##### DATA PROVIDED #####

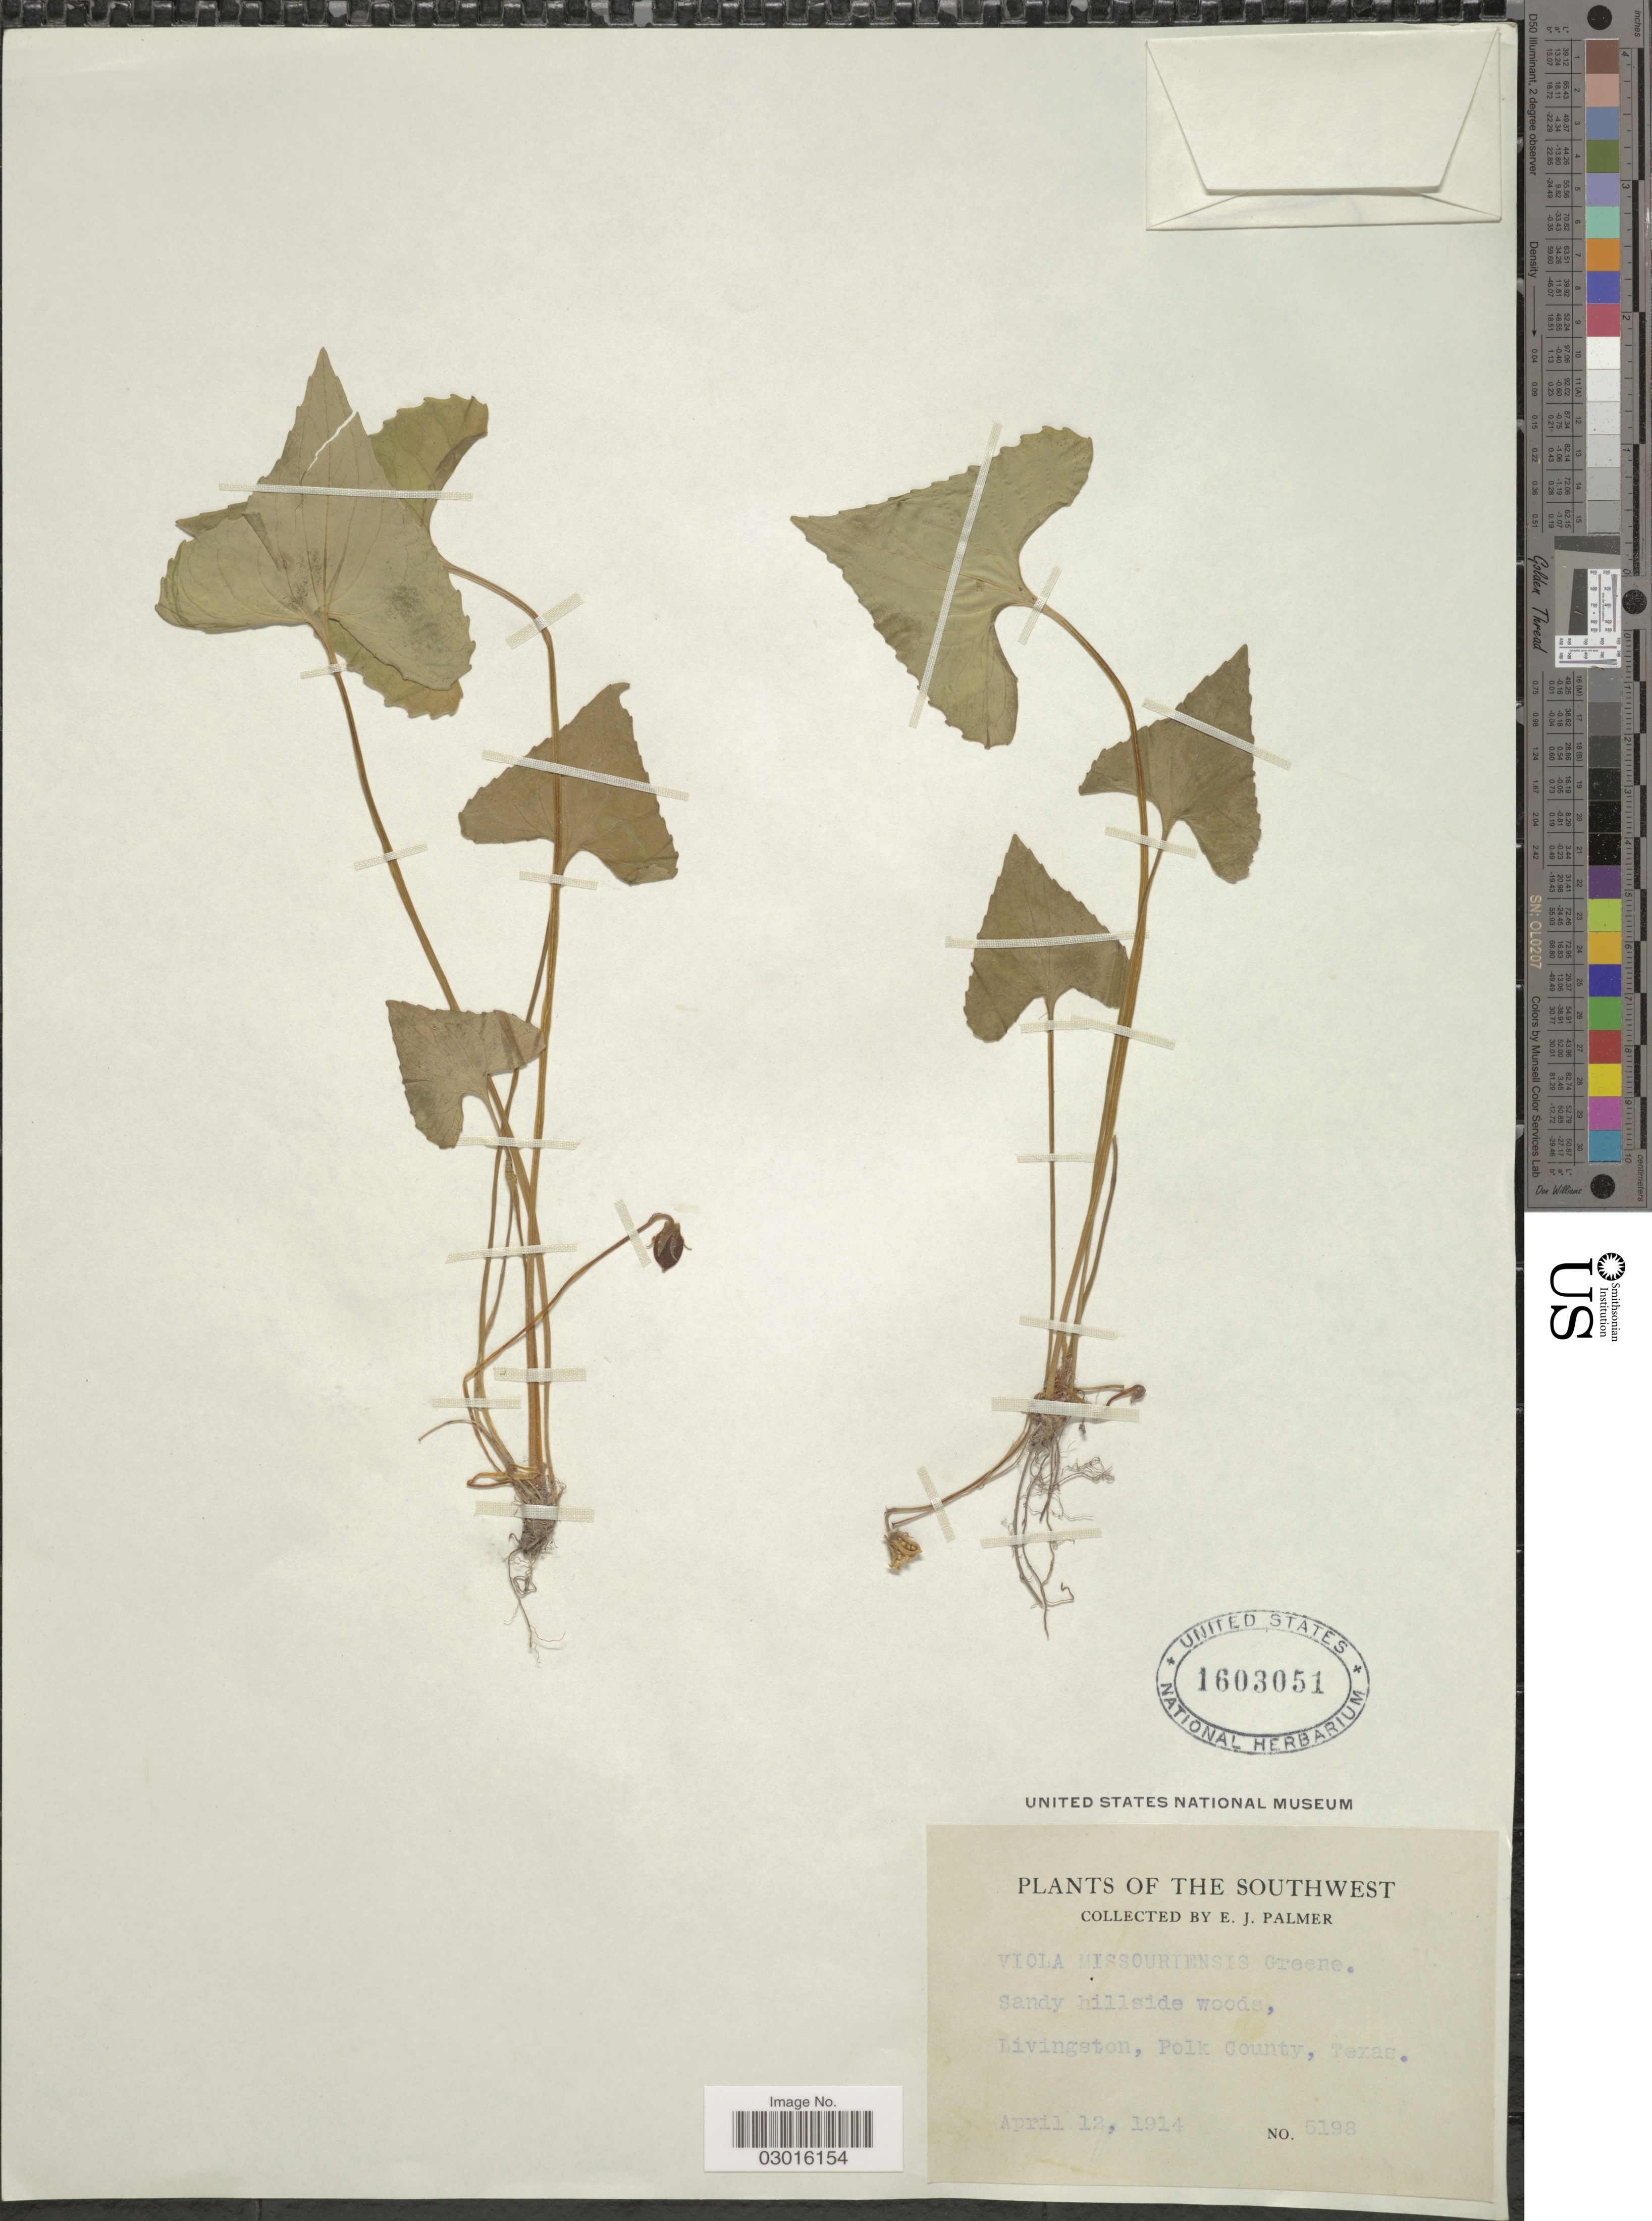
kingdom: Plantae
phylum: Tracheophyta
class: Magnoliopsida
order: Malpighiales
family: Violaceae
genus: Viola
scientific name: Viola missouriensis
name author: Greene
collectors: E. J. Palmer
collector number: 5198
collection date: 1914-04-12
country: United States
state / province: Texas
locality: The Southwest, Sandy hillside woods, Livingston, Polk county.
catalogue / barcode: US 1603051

#####

Please rewrite every line of the entries above as a JSON list of strings, one string per line, with blank lines left out. Leave the pictures out of your answer.

[
  "kingdom: Plantae",
  "phylum: Tracheophyta",
  "class: Magnoliopsida",
  "order: Malpighiales",
  "family: Violaceae",
  "genus: Viola",
  "scientific name: Viola missouriensis",
  "name author: Greene",
  "collectors: E. J. Palmer",
  "collector number: 5198",
  "collection date: 1914-04-12",
  "country: United States",
  "state / province: Texas",
  "locality: The Southwest, Sandy hillside woods, Livingston, Polk county.",
  "catalogue / barcode: US 1603051"
]